ON THE TRAIL OF THE GREAT WARS
BELGIUM & FRANCE
It has been 100 years since the Great War in Europe where thousands of our Canadian soldiers died in the name of freedom and democracy. This spring a small group of guests equipped with war stories from their grandfathers or fathers set off on a one week visit of the memorial sites of WWI and WWII on the battle fields of Belgium and France.
We started off on a lighter note – beer, chocolate and fries in Brugge, a small town dating back to the 14th century which, miraculously was untouched by either war! What fun wandering the cobblestone streets, climbing the 366 steps to the Belfy Tower for a magnificent view and staying in the quaint Hotel Groeninghe with host Laurence. Did you know that Belgium produces over 400 kinds of beer ! –yes we tried to taste them all!

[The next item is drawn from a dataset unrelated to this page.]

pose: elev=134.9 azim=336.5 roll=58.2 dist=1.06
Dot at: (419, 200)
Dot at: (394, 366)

Early the next morning we had to defog our brain cells as we set off on our quest to relive the lives of our soldiers. In Belgium we concentrated our efforts on WWI. Our first surprise was discovering the Atlantikwall, a German Battery just outside of Oostend which was built for WWI to protect Belgium from the invasion of the Brits and then refitted by the Nazis for the same purpose in WWII. Amazingly we wandered through bunkers, armory storage units and past artillery guns for 2 hours!! . A real” diamond in the rough” as the guests commented.
On to Ypres, Belgium.This town was flattened in WWI and the citizens rebuilt it to the original – amazing feat! We checked into our family run Hotel Ambrosia before attending the Last Post at the Menin Gate at 8pm sharp. This was followed by a quiet moment strolling by the names of thousands of soldiers lost in the war, bodies never recovered. The Flander’s Museum in the centre of town is housed in the rebuilt Cloth Hall – again a vivid explanation of the Great War.

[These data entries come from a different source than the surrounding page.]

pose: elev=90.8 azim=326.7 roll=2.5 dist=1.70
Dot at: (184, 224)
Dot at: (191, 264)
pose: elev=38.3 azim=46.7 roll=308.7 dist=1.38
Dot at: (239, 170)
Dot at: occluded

Driving in Belgium is not easy!!! After all who understands Flemish??? It was quite the challenge for me at the helm and Dez in the navigator’s seat! Nice thing about roundabouts, you can go around as many times as you like!! However, on our excursion we managed to find the monument “The Brooding Soldier”, Tyncot cemetery and the Passchendaele museum in Zonnebeke, a somber drive through the countryside once decimated by bombs craters, trenches, and fallen soldiers. The culmination to our WWI circuit was the fabulous monument at Vimy Ridge, Canadian soil as they took the ridge on April 9, 1917 and helped change the course of the war.
Switching wars was a challenge for the head as we headed off to Dieppe where the Canadians played a vital role in the “raid”, most losing their lives! M Jaspart welcomed us to the Operation Jubilee Canadian War Memorial and was overcome with emotion for the sacrifice the Canadians made to the liberation of France! Carol located the beret of soldier of the South Sask. Regiment, the only uniform they are missing in their grand collection of artifacts.
From the defeat in Dieppe to the huge success on June 6, 1994 on the beaches of Normandy, we understood its significance. Juno Beach, where the Canadians land , Dez’s grandfather for one, portrayed the D Day landings with videos real footage of our Canadian Soldiers! A happier end to this story compared to Dieppe!
Yes, our brains were full of war details and after 5 days were tired of reading, but what an insight to this aspect of Canadian history!